Will AI model providers cut off Perplexity?

The host raises the possibility that major AI labs could limit access to their models as they build competing products.

Shevelenko says that, for now:

  • model companies want Perplexity to use their models,
  • they actively seek evals and early access,
  • and competition among model providers actually benefits Perplexity.

He does acknowledge that a world with one dominant frontier model would be bad for them.

Chinese open-source models

Perplexity uses some models developed by Chinese labs, but Shevelenko clarifies:

  • they do not use hosted APIs from China,
  • they run post-trained open-source models in U.S. data centers,
  • and they tune them for accuracy and task performance.

He also notes:

  • open source helps keep pricing competitive,
  • and model specialization reduces dependence on any one provider.

Why Jensen Huang’s concerns matter

He explains that the risk isn’t just model quality—it’s hardware alignment:

  • if software architectures were optimized around non-U.S. chips, that could shift power over the AI stack.
  • That’s why the U.S.-China hardware/software interplay matters strategically.

Pricing and AI Demand

Is AI demand being inflated by cheap subscription pricing?

The host cites criticism that AI companies may be overstating demand because users have been able to do enormous amounts of work on flat-rate plans.

Shevelenko’s answer:

  • Perplexity has not subsidized paying users in the same way.
  • The company is moving toward a usage-based model for computer tasks.

His analogy:

  • AI may end up looking like Costco:
    • you pay for membership,
    • then pay more for what you consume,
    • and different users spend differently based on need.

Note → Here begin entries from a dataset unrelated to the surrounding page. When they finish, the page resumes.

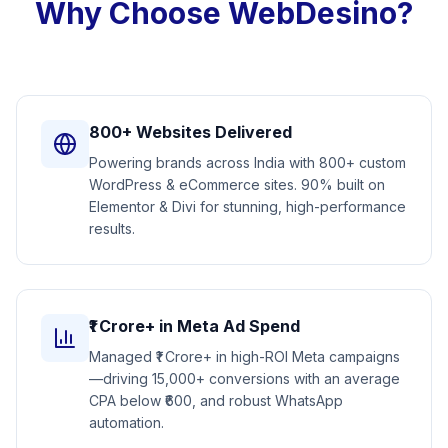
Why Choose WebDesino?
800+ Websites Delivered
Powering brands across India with 800+ custom
WordPress & eCommerce sites. 90% built on
Elementor & Divi for stunning, high-performance
results.
₹1 Crore+ in Meta Ad Spend
Managed ₹1 Crore+ in high-ROI Meta campaigns
—driving 15,000+ conversions with an average
CPA below ₹600, and robust WhatsApp
automation.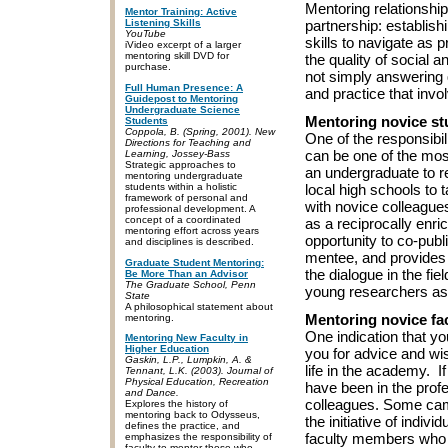
Mentoring relationship
Mentor Training: Active
Listening Skills
partnership: establish
YouTube
skills to navigate as 
iVideo excerpt of a larger
mentoring skill DVD for
the quality of social 
purchase.
not simply answering q
Full Human Presence: A
and practice that invo
Guidepost to Mentoring
Undergraduate Science
Mentoring novice st
Students
Coppola, B. (Spring, 2001). New
One of the responsibi
Directions for Teaching and
can be one of the most
Learning, Jossey-Bass
Strategic approaches to
an undergraduate to r
mentoring undergraduate
students within a holistic
local high schools to 
framework of personal and
with novice colleagu
professional development. A
concept of a coordinated
as a reciprocally enr
mentoring effort across years
opportunity to co-publ
and disciplines is described.
mentee, and provides 
Graduate Student Mentoring:
the dialogue in the fi
Be More Than an Advisor
The Graduate School, Penn
young researchers as
State
A philosophical statement about
Mentoring novice f
mentoring.
One indication that y
Mentoring New Faculty in
Higher Education
you for advice and wis
Gaskin, L.P., Lumpkin, A. &
life in the academy. 
Tennant, L.K. (2003). Journal of
Physical Education, Recreation
have been in the prof
and Dance.
colleagues. Some ca
Explores the history of
mentoring back to Odysseus,
the initiative of indi
defines the practice, and
faculty members who 
emphasizes the responsibility of
faculty to mentor those who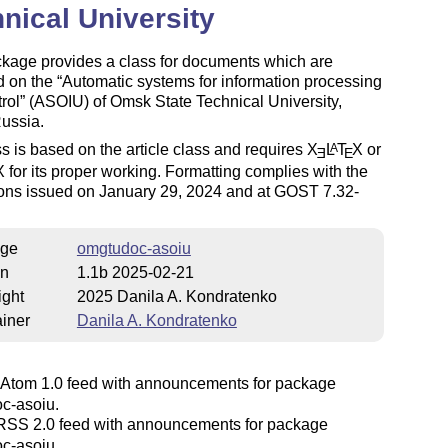
nical University
ckage provides a class for documents which are
d on the
Automatic systems for information processing
rol
(ASOIU) of Omsk State Technical University,
ussia.
s is based on the article class and requires
X
L
T
X
or
A
E
E
X
for its proper working. Formatting complies with the
ions issued on January 29, 2024 and at GOST 7.32-
ge
omgtudoc-asoiu
on
1.1b 2025-02-21
ight
2025 Danila A. Kondratenko
iner
Danila A. Kondratenko
Atom 1.0 feed with announcements for package
c-asoiu.
SS 2.0 feed with announcements for package
c-asoiu.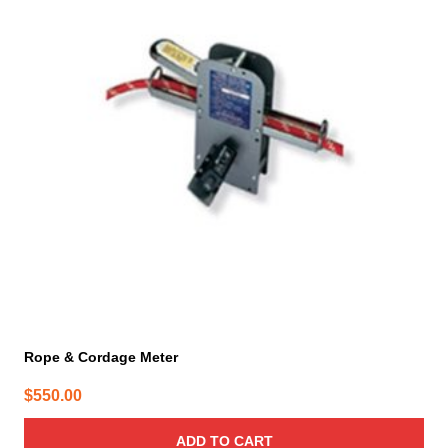
Rope & Cordage Meter
$
550.00
ADD TO CART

He thinks this is a more honest way to price AI because:

  • some tasks are cheap,
  • others are very expensive,
  • and a single unlimited plan can’t reflect that reality.

Perplexity’s operating philosophy

Lean team, high velocity

Shevelenko says Perplexity has stayed lean:

  • ARR grew about 5x,
  • while headcount grew only about 34%,
  • with roughly 300 employees.

His message to other companies:

  • the world is changing too fast for bloated org structures,
  • agility and fast decision-making are the only sustainable response,
  • and companies must be willing to revisit assumptions quickly.

The central lesson

He closes with a strong belief that:

  • the future belongs to people and companies with high agency,
  • AI is about amplifying human judgment, not replacing it,
  • and the most valuable workers will be the ones who know how to direct AI systems effectively.

Notable Ideas and Quotes

  • “We all just got 100 employees.”
  • AI is shifting from instructions to objectives.
  • The constraint on AI adoption is not just capability, but human curiosity.
  • The real moat is a combination of:
    • model orchestration,
    • accuracy/grounding,
    • and usability.

Bottom Line

This episode is a strong defense of the idea that AI agents are not just hype—they represent a meaningful shift in how software gets used, priced, and built. Dmitry Shevelenko’s thesis is that the most durable AI products will be the ones that help people do economically valuable work, not just chat or generate novelty content. Perplexity’s bet is that the future belongs to multi-model, accuracy-first, workflow-driven AI that behaves less like a chatbot and more like a digital employee.